I have a couple of questions about this answer by Noam D. Elkies showing that there exist no elliptic curve $E$ over $\mathbb{C}[t, t^{-1}]$ having nonconstant $j_E$-invariant.
The strategy is to consider $G:={\rm Gal}\bigl(\overline{{\mathbb C}(t)}\big/{\mathbb C}(t)\bigr)$ on the group $E[p]$-action on $p$-torsion points $E[p]$ of such putative elliptic curve $E / {\mathbb C}(t)$ that has good reduction at all $t \neq 0, \infty$.
What I not understand is the following statement:
[...]On the other hand, once $p$ exceeds the order of a pole of the $j$-invariant $j_E^{\phantom.}$, the image of Galois includes a $p$-cycle ramified above that pole. [...]
Why that's the case?
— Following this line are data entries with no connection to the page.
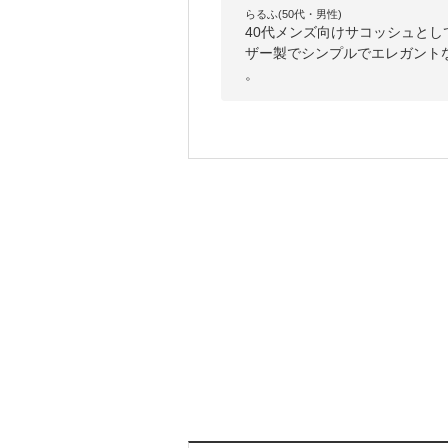
らるふ(50代・男性)
40代メンズ向けサコッシュと
ザー製でシンプルでエレガント
。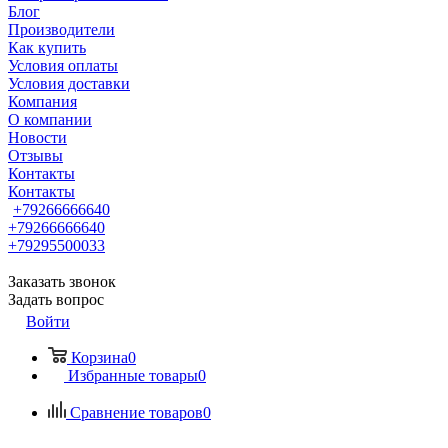
Блог
Производители
Как купить
Условия оплаты
Условия доставки
Компания
О компании
Новости
Отзывы
Контакты
Контакты
+79266666640
+79266666640
+79295500033
Заказать звонок
Задать вопрос
Войти
Корзина
0
Избранные товары
0
Сравнение товаров
0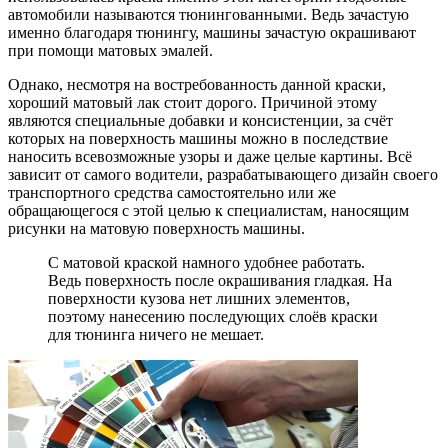
автомобили называются тюнингованными. Ведь зачастую
именно благодаря тюнингу, машины зачастую окрашивают
при помощи матовых эмалей.
Однако, несмотря на востребованность данной краски,
хороший матовый лак стоит дорого. Причиной этому
являются специальные добавки и консистенции, за счёт
которых на поверхность машины можно в последствие
наносить всевозможные узоры и даже целые картины. Всё
зависит от самого водители, разрабатывающего дизайн своего
транспортного средства самостоятельно или же
обращающегося с этой целью к специалистам, наносящим
рисунки на матовую поверхность машины.
С матовой краской намного удобнее работать.
Ведь поверхность после окрашивания гладкая. На
поверхности кузова нет лишних элементов,
поэтому нанесению последующих слоёв краски
для тюнинга ничего не мешает.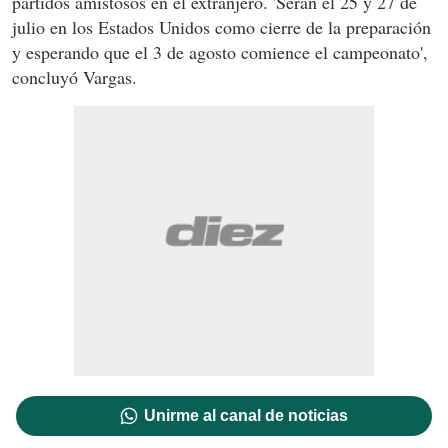
partidos amistosos en el extranjero. 'Serán el 25 y 27 de
julio en los Estados Unidos como cierre de la preparación
y esperando que el 3 de agosto comience el campeonato',
concluyó Vargas.
Unirme al canal de noticias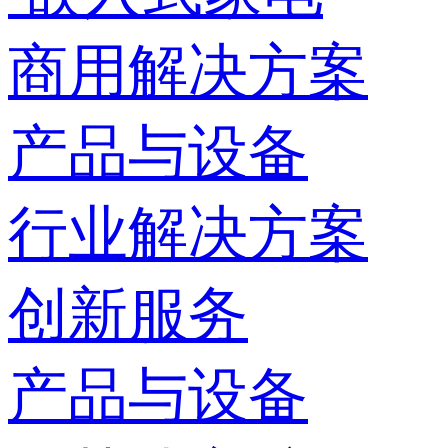
商用解决方案
产品与设备
行业解决方案
创新服务
产品与设备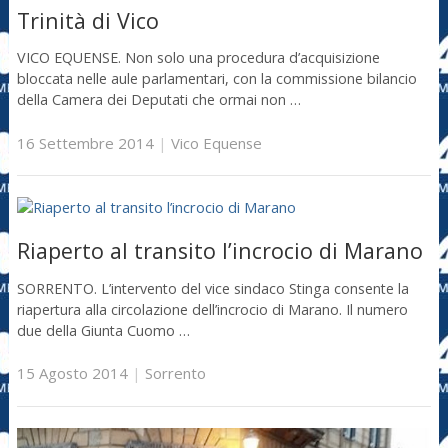
Trinità di Vico
VICO EQUENSE. Non solo una procedura d’acquisizione
bloccata nelle aule parlamentari, con la commissione bilancio
della Camera dei Deputati che ormai non …
16 Settembre 2014
|
Vico Equense
Riaperto al transito l’incrocio di Marano
SORRENTO. L’intervento del vice sindaco Stinga consente la
riapertura alla circolazione dell’incrocio di Marano. Il numero
due della Giunta Cuomo …
15 Agosto 2014
|
Sorrento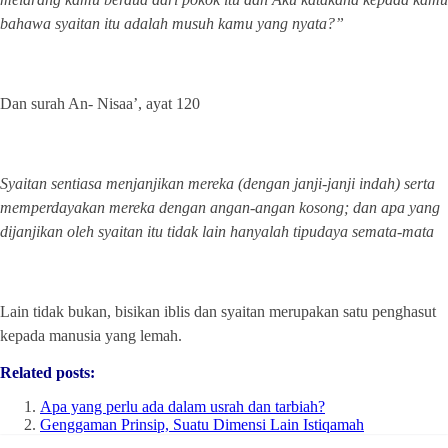
bahawa syaitan itu adalah musuh kamu yang nyata?”
Dan surah An- Nisaa’, ayat 120
Syaitan sentiasa menjanjikan mereka (dengan janji-janji indah) serta
memperdayakan mereka dengan angan-angan kosong; dan apa yang
dijanjikan oleh syaitan itu tidak lain hanyalah tipudaya semata-mata
Lain tidak bukan, bisikan iblis dan syaitan merupakan satu penghasut
kepada manusia yang lemah.
Related posts:
Apa yang perlu ada dalam usrah dan tarbiah?
Genggaman Prinsip, Suatu Dimensi Lain Istiqamah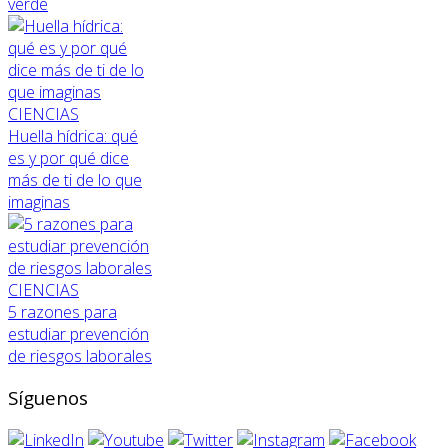
verde
CIENCIAS
Huella hídrica: qué
es y por qué dice
más de ti de lo que
imaginas
CIENCIAS
5 razones para
estudiar prevención
de riesgos laborales
Síguenos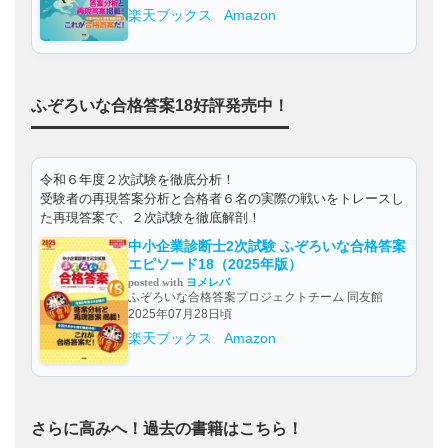
楽天ブックス
Amazon
ふぞろいな合格答案18好評発売中！
令和６年度２次試験を徹底分析！
受験者の再現答案分析と合格者６名の実際の戦いをトレースし
た再現答案で、２次試験を徹底解剖！
中小企業診断士2次試験 ふぞろいな合格答案
エピソード18（2025年版）
posted with
ヨメレバ
ふぞろいな合格答案プロジェクトチーム 同友館
2025年07月28日頃
楽天ブックス
Amazon
さらに高みへ！過去の書籍はこちら！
Could somebody elaborate this argument on precise connection of pole orders of $j_E$ at certain points and existence of such $p$-cycle in the image under the induced $G \to \text{Aut}_{\mathbb C(t)}(E[p])$ & its ramification behavior with details?
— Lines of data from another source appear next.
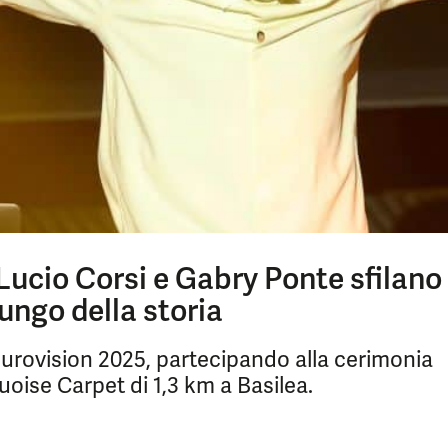
 Lucio Corsi e Gabry Ponte sfilano
ungo della storia
l'Eurovision 2025, partecipando alla cerimonia
uoise Carpet di 1,3 km a Basilea.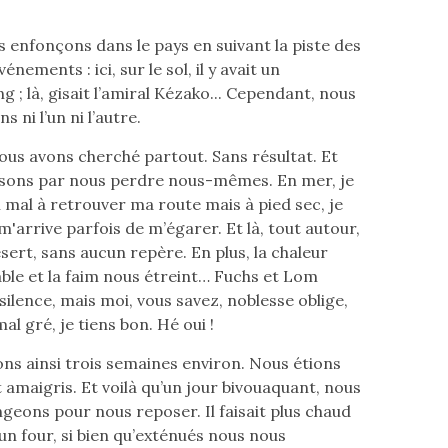
 enfonçons dans le pays en suivant la piste des
énements : ici, sur le sol, il y avait un
 ; là, gisait l’amiral Kézako... Cependant, nous
s ni l’un ni l’autre.
nous avons cherché partout. Sans résultat. Et
ssons par nous perdre nous-mêmes. En mer, je
n mal à retrouver ma route mais à pied sec, je
l m'arrive parfois de m’égarer. Et là, tout autour,
ésert, sans aucun repère. En plus, la chaleur
ble et la faim nous étreint… Fuchs et Lom
silence, mais moi, vous savez, noblesse oblige,
al gré, je tiens bon. Hé oui !
ns ainsi trois semaines environ. Nous étions
 amaigris. Et voilà qu’un jour bivouaquant, nous
ngeons pour nous reposer. Il faisait plus chaud
un four, si bien qu’exténués nous nous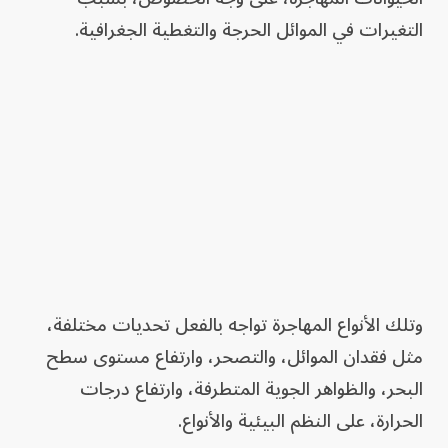
التغيرات في الموائل الحرجة والتغطية الجغرافية.
وتلك الأنواع المهاجرة تواجه بالفعل تحديات مختلفة،
مثل فقدان الموائل، والتصحر، وارتفاع مستوى سطح
البحر، والظواهر الجوية المتطرفة، وارتفاع درجات
الحرارة، على النظم البيئية والأنواع.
The flavour of the statement reminds me loosely on Neron-Ogg's, but here the $j$-invariant is not integral due to presence of poles, so I not know which result is here going to be invoked.
Going a step back, what does it mean that mean that a $p$-cycle (...more generally a subgroup) inside the Aut group ramifies about some point/prime ideal? I know what it means to be "(un)ramified" as Galois representation, or as a morphism of schemes, but what does it mean that a $p$- cycle (or a subgroup) inside Aut group ramifies as stated above?
Or does Elkies consider here $ \text{Aut}_{\mathbb C(t)}(E[p])$ & resp its subgroups "en passant" as schemes over $\Bbb C[t]$ interpreting the discussed $p$-cycle to ramified over a prime/ point in this sense?
And if that's the case, how it this related to the poles of $j$- function? The way Noam Elkies stated this, suggests that there is a for specialists a well known "big" result relating poles of $j$-function with ramification behavior of subfields of the $p$-torsion field extension, from which the quoted claim follows immediately. But which is it?